**Fragmento propuesto:**
¿De dónde surge la creencia de que las antiguas culturas de la Edad del Bronce necesitaron ayuda exterior para construir las pirámides?
Empecemos por los extraterrestres. Muchos de los que fuimos adolescentes en la década de 1970 caímos subyugados por los libros de Erich von Däniken. Este prolífico autor suizo vendió millones de ejemplares que popularizaron su teoría de los dioses astronautas. Extraterrestres poseedores de una avanzadísima tecnología fueron los responsables de construir ciertos artefactos o erigir determinados monumentos que la gente de la Antigüedad, pobrecilla, no era capaz de llevar a cabo dado su primitivismo cultural. Las grandes pirámides, por ejemplo. Éstas, junto a las líneas de Nazca, el astronauta de Palenque y similares, indicaban una intervención alienígena. Sin la ayuda de los dioses astronautas, ¿cómo habrían podido ver la luz tales maravillas?
Las teorías de von Däniken tuvieron un eco tremendo. Hoy son consideradas un claro ejemplo de pseudociencia, y sus afirmaciones han sido refutadas. Sin embargo, fueron tomadas a pies juntillas por mucha gente (un servidor de ustedes incluido, lo confieso), e incluso influyeron en películas de ciencia ficción como Stargate o Prometheus.
No nos extenderemos aquí sobre el tema de los dioses astronautas en la ciencia ficción. Al respecto, es recomendable leer este excelente artículo de Mario Moreno Cortina. En realidad, los dioses astronautas son la versión moderna de una corriente de pensamiento anterior, muy extendida. Nos referimos a la que defiende la existencia de la Atlántida u otras civilizaciones perdidas que medraron hace muchos miles de años. Desaparecieron por culpa de cataclismos varios, pero hubo supervivientes que preservaron sus conocimientos y fueron los responsables de guiar a nuestros atrasados antepasados por la senda del progreso. Y les enseñaron a construir pirámides, cómo no.
Helena Petrovna Blavatsky (fuente: es.wikipedia.org)

**Objetivo:**
Reanuda el texto sobre el origen de la idea de una ayuda exterior para levantar las pirámides, a partir del punto en que termina.

**Líneas:**
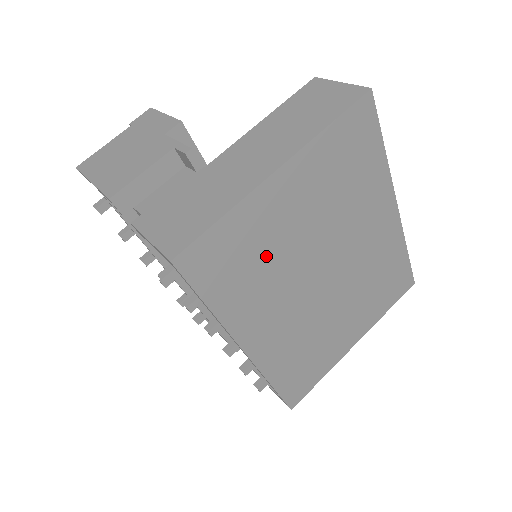
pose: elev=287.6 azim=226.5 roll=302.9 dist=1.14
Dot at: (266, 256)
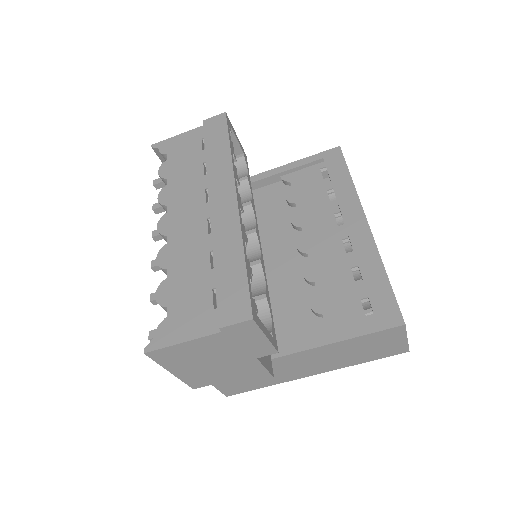
Dot at: occluded
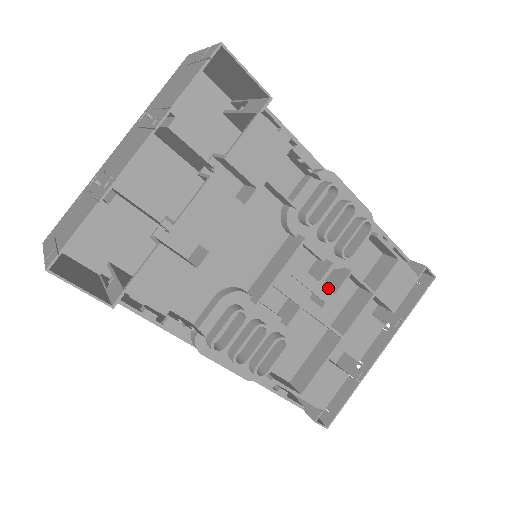
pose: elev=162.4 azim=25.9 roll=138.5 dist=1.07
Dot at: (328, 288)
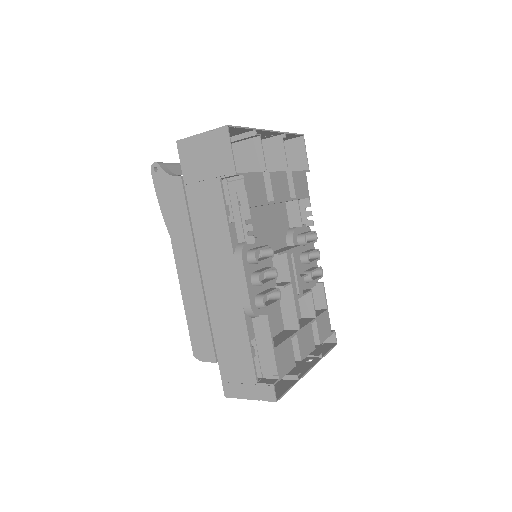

**Respuesta del ejercicio:**
La principal difusora de esta idea fue Helena Petrovna Blavatsky (1831-1891), una peculiar figura muy famosa en su época, y hoy bastante olvidada. Como no me parecía correcto hablar de su obra sólo de oídas, busqué por Internet su libro más representativo, La doctrina secreta, que a estas alturas está libre de derechos de autor. Di con una edición en español, de traducción manifiestamente mejorable, y me la leí. Entera.
2783 páginas. Se dice pronto. En fin, la lectura de La doctrina secreta ha sido la responsable en buena parte de que la presente entrada haya tardado algo más de lo previsto. Al menos, proporciona material suficiente para futuras aportaciones al blog . Además de interesantes cuestiones científicas y pseudocientíficas, su influencia en la literatura fantástica ha sido grande.
Emblema de la Sociedad Teosófica, cofundada por H. P. Blavatsky (fuente: en.wikipedia.org)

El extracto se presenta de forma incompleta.